Sommes-nous des montures naturelles?

Il est une fatalité que nous soyons devenus par la force de l’usage la monture préférée et recherchée de certains chefs d’Etat ou de gouvernement occidentaux, après l’expiration, dans la douceur ou dans la tourmente, de leur mandat. Pour mieux éclairer le fond vaseux du problème, je donnerai deux ou trois exemples empruntés à l’univers de la politique et de la diplomatie à l’échelle internationale. Vous connaissez sans aucun doute Jimmy Carter pour avoir été Président des Etats-Unis ; James Baker, Secrétaire de l’Etat et du Trésor des Etats-Unis il y a quelque temps et Tony Blair, le récent ex- Premier Ministre de Grande Bretagne.
A la fin de leur carrière dans leur pays, ces personnes sont devenues de fins négociateurs dans d’autres pays. Négociateurs de bons offices ou entremetteurs salaces. Après nous avoir menés tantôt par la terreur, tantôt par la force, ils nous mènent par le dialogue hypocrite et les faux bons offices.
C’est tout un. Ce qu’ils n’ont pas obtenu avec la cravache à la main, ils l’obtiennent la cravache derrière le dos. Ce qu’ils n’ont pas eu en leur qualité de Président, de Premier Ministre ou de Secrétaire d’Etat, ils l’auront en tant que négociateurs : ils négocient dans le sens de l’intérêt de leurs pays, jamais dans celui pour lequel ils ont été nommés. Et par qui ? Par eux-mêmes. Nommés pour nous prendre , jamais pour nous donner. Après avoir fait signer à Sadate à genoux les tristes accords de Camp David de 1978, Jimmy Carter devient négociateur diplomatique et obtient le Prix Nobel de la Paix .Son mandat expiré, James Baker fut pour un certain temps l’envoyé personnel au Sahara Occidental du Secrétaire Général de l’ONU .

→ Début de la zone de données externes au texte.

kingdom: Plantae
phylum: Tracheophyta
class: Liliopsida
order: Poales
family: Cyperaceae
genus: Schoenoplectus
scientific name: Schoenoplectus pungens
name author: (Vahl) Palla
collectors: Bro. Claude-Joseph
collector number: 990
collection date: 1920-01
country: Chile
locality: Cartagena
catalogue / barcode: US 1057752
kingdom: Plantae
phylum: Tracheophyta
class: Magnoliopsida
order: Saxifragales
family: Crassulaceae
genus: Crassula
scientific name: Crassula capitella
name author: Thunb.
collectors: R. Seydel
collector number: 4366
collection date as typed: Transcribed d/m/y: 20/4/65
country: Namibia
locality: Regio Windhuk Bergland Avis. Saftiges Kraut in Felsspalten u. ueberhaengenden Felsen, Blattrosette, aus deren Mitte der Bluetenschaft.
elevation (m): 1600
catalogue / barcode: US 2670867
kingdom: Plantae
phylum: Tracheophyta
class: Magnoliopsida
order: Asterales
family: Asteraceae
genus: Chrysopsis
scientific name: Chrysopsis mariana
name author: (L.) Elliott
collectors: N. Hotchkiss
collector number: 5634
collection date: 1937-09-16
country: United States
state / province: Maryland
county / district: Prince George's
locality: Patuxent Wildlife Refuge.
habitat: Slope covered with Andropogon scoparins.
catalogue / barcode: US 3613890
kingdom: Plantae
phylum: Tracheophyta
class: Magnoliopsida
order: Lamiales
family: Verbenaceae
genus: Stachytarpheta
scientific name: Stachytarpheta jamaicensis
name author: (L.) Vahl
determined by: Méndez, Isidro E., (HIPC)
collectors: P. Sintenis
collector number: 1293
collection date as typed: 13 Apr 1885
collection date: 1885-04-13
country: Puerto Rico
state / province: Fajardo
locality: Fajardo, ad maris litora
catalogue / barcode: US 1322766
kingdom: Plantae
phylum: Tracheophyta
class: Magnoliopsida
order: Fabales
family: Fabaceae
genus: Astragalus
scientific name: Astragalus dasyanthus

Quant à Tony Blair, il est nommé émissaire pour le Proche Orient du Quartet en tant que médiateur entre Israéliens et Palestiniens. C’est à peine croyable ! Qu’attendre de ces loups à peine déguisés ? Blair ne va que parfaire ce qu’un certain ministre britannique du nom de Lord Balfour a promis i l y a de cela quelque 90 ans : la création d’un foyer national juif en Palestine.
Ces gens à noms poétiques avec leurs R qui roulent sur la pointe de notre langue , nous les avons portés sur notre dos alors qu’ils étaient en mandat dans leur pays : ils nous ont dicté ce que nous devions et ce que nous ne devions pas faire, ce qui était en harmonie avec les intérêts de leur pays,les voici de retour :ils sont mandatés dans nos pays et nous dictent encore une fois et comme toujours la conduite que nous devons tenir en telle ou telle situation. Nous sommes faits pour les porter sur notre dos, à peine descendent-ils que d’autres prennent leur place. Ainsi sommes-nous faits.
Il semble que nous avons des dispositions naturelles plus proches de la bête que de l’homme à nous laisser chevaucher. Nous devons avoir, sans le savoir nous-mêmes hélas ! le dos courbé et la stature voûtée, ce qui donne aux autres l’envie de nous enfourcher et rend aisée cette opération .Devons-nous considérer ceci comme un privilège ou comme une honte ? Etre montés par un Blair, un Carter, ou un Baker me paraît plus proche de l’avantage que de l’inconvénient si l’échine est basse, le dos libre et son propriétaire consentant. Ce qui s’applique à l’échelle internationales s’applique également à l’échelle nationale et locale .
Nous servons également de montures aux membres du gouvernement, aux élus du peuple, aussi bien ceux qui siègent au Parlement que ceux qui le font dans les Mairies. Ils se relaient à tour de rôle avec cependant des figures qui reviennent souvent. Seul le poids distingue les uns des autres. Jusqu’à quand devons-nous servir de montures à ces cavaliers corrompus qui nous prennent pour leurs montures naturelles? Il est temps de relever l’échine, de nous redresser, de ruer et de désarçonner ceux qui seraient tentés de nous enfourcher.